- **WORK TO COMPLETE**: Below is a listing. Copy each line of it that holds the word "lines".

- **SOURCE RECORDS**:
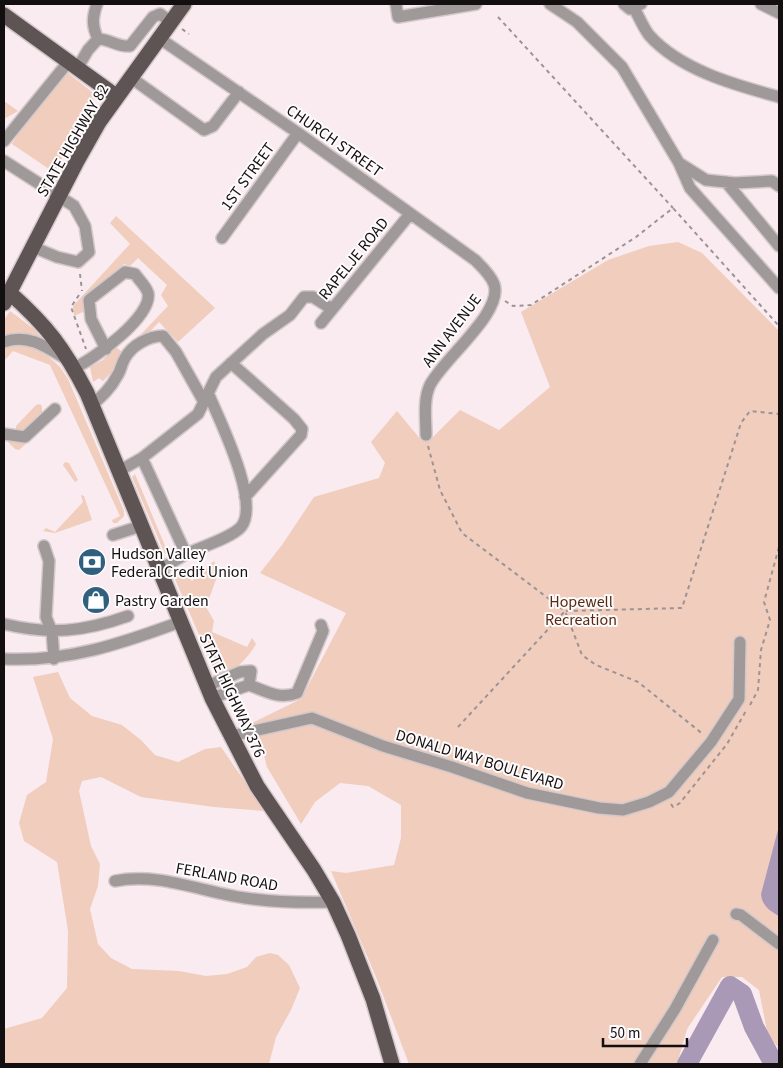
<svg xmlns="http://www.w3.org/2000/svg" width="783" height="1068" font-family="'Source Sans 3',sans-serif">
<rect width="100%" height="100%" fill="#f9ebef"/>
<path fill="#f0cdbc" d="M68,73L92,92L94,99L49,182L48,180L52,171L12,144L19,132Z
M4,101L18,111L4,119Z
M116,216L215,308L178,342L159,322L103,381L99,378L93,382L90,367L103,360L115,346L123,353L168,306L161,295L167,285L138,258L130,266L124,264C108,278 87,291 83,312L74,316L73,306L130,244L110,223Z
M678,242L702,253L779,331V1048L768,1036L759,990L742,977H722L687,1029L677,1064H409L376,977L331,871L346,873L394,865L401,838V805L368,786L340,783L315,802L301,824L267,767L260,739L250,724L301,699L346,613L260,573L282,545L314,497L379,478L385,463L371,442L397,411L422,441L430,440L460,410L499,430L550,387L521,312L608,260L649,246Z
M10,311L34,329L44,341L26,334L4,337V320Z
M15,344L38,347L60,367L68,379L124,511V516L117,523H113L112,520L120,516L50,365L13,351L4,361V347Z
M40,404L42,406V414L24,432L16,431V426L36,405Z
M47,424L19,450L15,449L5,439Z
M65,462L69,463L78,480L75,482L63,465Z
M135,474L168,553L165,554L132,477Z
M81,495L84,496L92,520L55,533L43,531L46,528L55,532L83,502Z
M214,561L219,571L206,607L214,621L212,632L247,647L252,638L256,644C247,659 237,670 220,675L215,672L172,572L183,571L192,581Z
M58,672L70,698L92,716L122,725L141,740L155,755L178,762L205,749L221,747L265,811L214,807L141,797L101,777L82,781L79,791L91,846L100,864L98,886L90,909L98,944L111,958L132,969L179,971L206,976L227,974L247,967L256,957L270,953L278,955L289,965L300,988L291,1010L276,1037L269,1064H4V1029L42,1018L67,988L68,931L57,862L24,841L19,823L27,795L46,782L53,739L33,677Z"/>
<path fill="#aa99b6" d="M779,826V916C770,911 762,906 761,894Z"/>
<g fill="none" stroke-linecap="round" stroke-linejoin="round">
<path stroke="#aa99b6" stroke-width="20" d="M687,1064L730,986L742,994L754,1027L774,1064"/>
<defs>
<path id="minor" d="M97,4C92,18 92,26 98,39
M396,4L398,17L476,4
M550,4L577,22L622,67L679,163L690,188L779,288
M624,4L630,9L641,4
M761,4L779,13
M634,8C639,17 643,27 649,35C680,70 735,85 779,97
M159,38L298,133L475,260C482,267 490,274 494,284C504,312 443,359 430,385C423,400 426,419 426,435
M78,67L88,50L98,39C110,39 117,47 130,46L153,17L160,14L171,22
M130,77L204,130L213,126L239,92
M4,141L69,61
M4,161L74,206L85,226L89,252L78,262L57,257L33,247
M679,163L706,180L735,183L772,181L779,186
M726,182L779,246
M222,238L298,133
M321,323L410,214
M4,342C27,333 47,347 66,359
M231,363L294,419L302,429L301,435L245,497
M74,368C93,360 153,316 148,293C146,286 139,280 135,274L125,272L89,300L91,319L106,349
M92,405C102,396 111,388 117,376C121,371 121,364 125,358C132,345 149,336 163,336L176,352L204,402
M4,434L25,437L55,409
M119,471L142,458
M113,535L141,526
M44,546L49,561L46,617L52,632L54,659
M186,554C201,547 231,538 241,527C261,503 219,419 208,393
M159,570L186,554L142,458L198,414L216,377L263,334L290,315L304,297H313L332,309
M4,624C50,635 83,632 128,616
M4,659C68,662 120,644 180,622
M249,685C265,691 280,700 297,693L323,631L321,625
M207,686L240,672L251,671L249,685L212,698
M231,736L312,718L383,746L452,767L527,793L599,808L623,810L649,802L669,792L711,742L739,699L740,642
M115,881C158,872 202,892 245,898C274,902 303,903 333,902
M736,914L741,915L779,944
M640,1064L675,1009L713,940"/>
<path id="major" d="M4,15L116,96
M10,293C47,326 64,348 87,393L212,698L257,786L314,870L333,902L348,935L373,999L392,1064
M4,303L77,161L99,122L184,4"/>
</defs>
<use href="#minor" stroke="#d4c8cb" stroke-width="14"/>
<use href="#major" stroke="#d4c8cb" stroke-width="18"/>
<path stroke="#9d9395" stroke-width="2" stroke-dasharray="4 4" stroke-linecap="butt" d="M498,17L673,208
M182,29L189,34
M80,274L82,291
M79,295L71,307L86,349
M505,301L513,306L531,305L636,237L673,208L779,326
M428,446L440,490L462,533L565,611L682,608L741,423L750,411L779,414
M750,705L758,690L761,650L770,620L764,602L779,547
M458,727L565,611L582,655L596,665L638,682L704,735
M671,804L673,807L680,803L727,744L747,709"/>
<use href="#minor" stroke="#9f9a99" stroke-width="11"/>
<use href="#major" stroke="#5e5454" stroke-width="15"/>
</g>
<defs>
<symbol id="bank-disc" viewBox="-11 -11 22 22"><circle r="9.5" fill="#31607f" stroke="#fefbfc"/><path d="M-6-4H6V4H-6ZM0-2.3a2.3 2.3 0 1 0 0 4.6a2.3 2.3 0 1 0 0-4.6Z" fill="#fff"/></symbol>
<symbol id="shop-disc" viewBox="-11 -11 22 22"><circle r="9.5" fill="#31607f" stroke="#fefbfc"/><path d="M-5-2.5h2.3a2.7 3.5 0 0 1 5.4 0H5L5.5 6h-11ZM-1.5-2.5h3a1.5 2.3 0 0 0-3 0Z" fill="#fff"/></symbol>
</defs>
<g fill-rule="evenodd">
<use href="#bank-disc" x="76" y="546" width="32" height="32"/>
<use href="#shop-disc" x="80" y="584" width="32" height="32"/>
</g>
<g text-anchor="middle" stroke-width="4" stroke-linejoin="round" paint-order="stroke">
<g font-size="16" fill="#130e0f" stroke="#fefbfc">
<text transform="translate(72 140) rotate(-60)" y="6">STATE HIGHWAY 82</text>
<text transform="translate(335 140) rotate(35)" y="6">CHURCH STREET</text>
<text transform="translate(247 176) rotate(-54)" y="6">1ST STREET</text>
<text transform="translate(353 258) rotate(-51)" y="6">RAPELJE ROAD</text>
<text transform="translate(451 330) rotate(-53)" y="6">ANN AVENUE</text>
<text transform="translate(233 695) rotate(65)" y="6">STATE HIGHWAY 376</text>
<text transform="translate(480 759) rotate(17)" y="6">DONALD WAY BOULEVARD</text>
<text transform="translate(227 876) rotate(10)" y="6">FERLAND ROAD</text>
</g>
<g font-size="16" fill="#130e0f" stroke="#fefbfc" text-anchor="start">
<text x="111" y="559">Hudson Valley<tspan x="111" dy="18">Federal Credit Union</tspan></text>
<text x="115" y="606">Pastry Garden</text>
</g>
<g font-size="16" fill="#592b12" stroke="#fefbfc">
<text x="581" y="607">Hopewell<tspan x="581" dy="18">Recreation</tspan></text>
</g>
</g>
<rect width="783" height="1068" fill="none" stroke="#130e0f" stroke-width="10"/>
<path d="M603 1038v8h84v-8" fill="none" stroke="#130e0f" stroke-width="2.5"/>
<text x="610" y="1038" font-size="15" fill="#130e0f" stroke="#fefbfc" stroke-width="4" paint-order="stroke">50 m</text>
</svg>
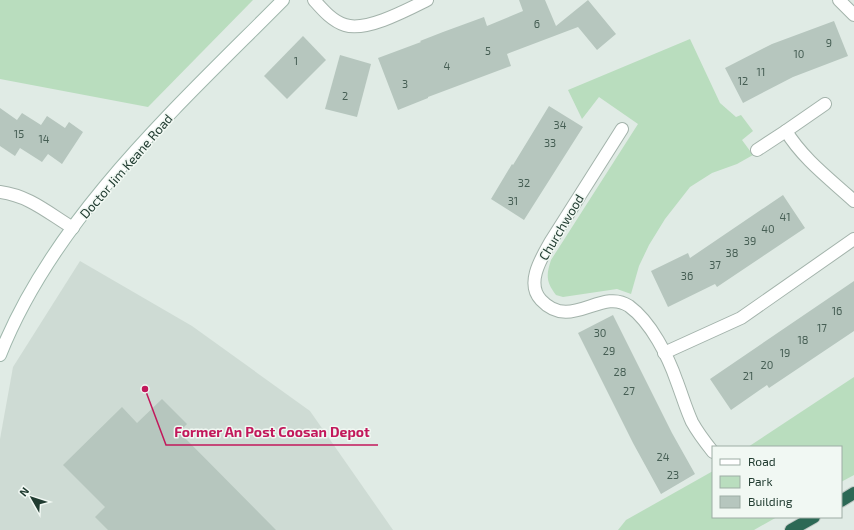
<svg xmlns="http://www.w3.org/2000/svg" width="854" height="530" viewBox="0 0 854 530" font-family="'Exo 2',sans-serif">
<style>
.built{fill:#cedbd4}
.green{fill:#b9ddbe}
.building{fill:#b6c6be}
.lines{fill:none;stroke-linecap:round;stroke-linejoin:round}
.street-casing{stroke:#a3b3ab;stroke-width:14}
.secondary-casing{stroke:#9fb7ac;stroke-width:14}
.highway-casing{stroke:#c1c8c5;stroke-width:14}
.street{stroke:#fff;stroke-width:12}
.secondary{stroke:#fff;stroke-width:12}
.highway{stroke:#2c6955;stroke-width:12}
.labels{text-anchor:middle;stroke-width:3;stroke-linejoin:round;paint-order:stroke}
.number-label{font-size:11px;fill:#465e54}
.street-label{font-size:13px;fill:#213c31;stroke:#f1f8f3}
.leader{fill:none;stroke:#c2185b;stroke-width:1.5}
.callout-dot{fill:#c2185b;stroke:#f1f8f3;stroke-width:1.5}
.callout-label{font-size:14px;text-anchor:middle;font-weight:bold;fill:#c2185b;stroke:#f1f8f3;stroke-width:3;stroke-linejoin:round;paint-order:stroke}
</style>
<rect width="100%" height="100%" fill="#e0ebe5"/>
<!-- built -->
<path class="built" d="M80,261L192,326L310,411L393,530H0V439L13,367Z"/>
<!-- green -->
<g class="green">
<path d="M0,0H253L148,107L0,79Z"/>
<path d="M690,39L720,103L736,117L741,115L753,131L742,140L753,155L737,164L712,173L690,187L665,219L649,245L639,266L631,294L617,289L563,297L556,295C546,282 546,275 551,260L638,124L599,97L582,119L568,90Z"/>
<path d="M854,377V475L841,482V447H748Z"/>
<path d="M713,471V517H777L754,530H618L626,520Z"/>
</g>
<!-- building -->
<g class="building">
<path d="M519,0H545L556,26L588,0L616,34L597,50L578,27L507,54L511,66L428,97V98L398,110L378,58L421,42L420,41L443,32L484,17L487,26L523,11Z"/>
<path d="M834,21L848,56L793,77L743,103L725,68L772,44Z"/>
<path d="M303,36L326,60L287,99L264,76Z"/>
<path d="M340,55L371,64L357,117L325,109Z"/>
<path d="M549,106L583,127L524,220L491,199L512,164L513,165Z"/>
<path d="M0,108L17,120L22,113L41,125L47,116L65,128L69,122L83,132L62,164L48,154L42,162L20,148L15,156L0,146Z"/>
<path d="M783,195L805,228L717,287L715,284L668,307L651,271L688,253L690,258Z"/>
<path d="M854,281V331L769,388L767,385L731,410L710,379Z"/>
<path d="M613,315L672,433L695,474L661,494L633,443L578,333Z"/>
<path d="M162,399L187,424L179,432L276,530H108L95,517L105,507L63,465L122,407L137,423Z"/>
</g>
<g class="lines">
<defs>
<g id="street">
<path d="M314,0C322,9 332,21 345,25C366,32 407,10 427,0"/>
<path d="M839,0L854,15"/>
<path d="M825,104L786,131C803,159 830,179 854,201"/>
<path d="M622,129L551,241C542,257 525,283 541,300C571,332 601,287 629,306C651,322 668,356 677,382C682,395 686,409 692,422C698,433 705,442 713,452"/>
<path d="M757,150L786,131"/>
<path d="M0,192C30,196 48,213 73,228"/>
<path d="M664,353L741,318L854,239"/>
</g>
<path id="secondary" d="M0,355C55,216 180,104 283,0"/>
<g id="highway">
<path d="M841,501L854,493"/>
<path d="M791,530L814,517"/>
</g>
</defs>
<!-- street casing -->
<use href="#street" class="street-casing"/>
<!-- secondary casing -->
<use href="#secondary" class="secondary-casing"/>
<!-- highway casing -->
<use href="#highway" class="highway-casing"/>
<!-- street -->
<use href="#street" class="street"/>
<!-- secondary -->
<use href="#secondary" class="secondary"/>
<!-- highway -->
<use href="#highway" class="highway"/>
</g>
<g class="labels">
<!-- number labels -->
<g class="number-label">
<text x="537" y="28">6</text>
<text x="829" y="47">9</text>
<text x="488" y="55">5</text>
<text x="799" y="58">10</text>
<text x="296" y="65">1</text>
<text x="447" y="70">4</text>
<text x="761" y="76">11</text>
<text x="743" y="85">12</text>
<text x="405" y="88">3</text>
<text x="345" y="100">2</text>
<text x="560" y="129">34</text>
<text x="19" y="138">15</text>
<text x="44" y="143">14</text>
<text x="550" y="147">33</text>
<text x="524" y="187">32</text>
<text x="513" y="205">31</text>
<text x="785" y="221">41</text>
<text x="768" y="233">40</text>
<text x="750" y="245">39</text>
<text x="732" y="257">38</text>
<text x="715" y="269">37</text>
<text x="687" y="280">36</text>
<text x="837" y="315">16</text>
<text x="822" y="332">17</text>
<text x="600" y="337">30</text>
<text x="803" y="344">18</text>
<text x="609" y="355">29</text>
<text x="785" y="357">19</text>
<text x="767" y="369">20</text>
<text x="620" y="376">28</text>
<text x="748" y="380">21</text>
<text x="629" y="395">27</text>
<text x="663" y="461">24</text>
<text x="673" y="479">23</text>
</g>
<!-- street labels -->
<g class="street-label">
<text transform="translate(126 166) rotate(-49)" y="5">Doctor Jim Keane Road</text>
<text transform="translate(561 227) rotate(-59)" y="5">Churchwood</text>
</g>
</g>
<!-- callouts -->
<path class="leader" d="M145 389L166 445H378"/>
<circle class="callout-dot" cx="145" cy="389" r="4"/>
<g class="callout-label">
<text x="272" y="437">Former An Post Coosan Depot</text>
</g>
<!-- legend -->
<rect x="712" y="446" width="130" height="72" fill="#f1f8f3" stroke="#9eada5"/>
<rect x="720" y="459" width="20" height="6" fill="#ffffff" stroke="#9eada5"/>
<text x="748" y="466" font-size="12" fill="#213c31">Road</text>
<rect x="720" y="476" width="20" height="12" fill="#b9ddbe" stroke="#9eada5"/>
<text x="748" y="486" font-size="12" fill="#213c31">Park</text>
<rect x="720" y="496" width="20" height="12" fill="#b6c6be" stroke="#9eada5"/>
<text x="748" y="506" font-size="12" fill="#213c31">Building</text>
<!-- north arrow -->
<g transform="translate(32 498) rotate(309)" stroke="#f1f8f3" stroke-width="3" paint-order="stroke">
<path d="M0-3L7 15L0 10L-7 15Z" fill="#213c31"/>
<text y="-6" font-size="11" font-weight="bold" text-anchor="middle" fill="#213c31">N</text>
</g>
</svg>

- **TASK RESPONSE**:
.lines{fill:none;stroke-linecap:round;stroke-linejoin:round}
<g class="lines">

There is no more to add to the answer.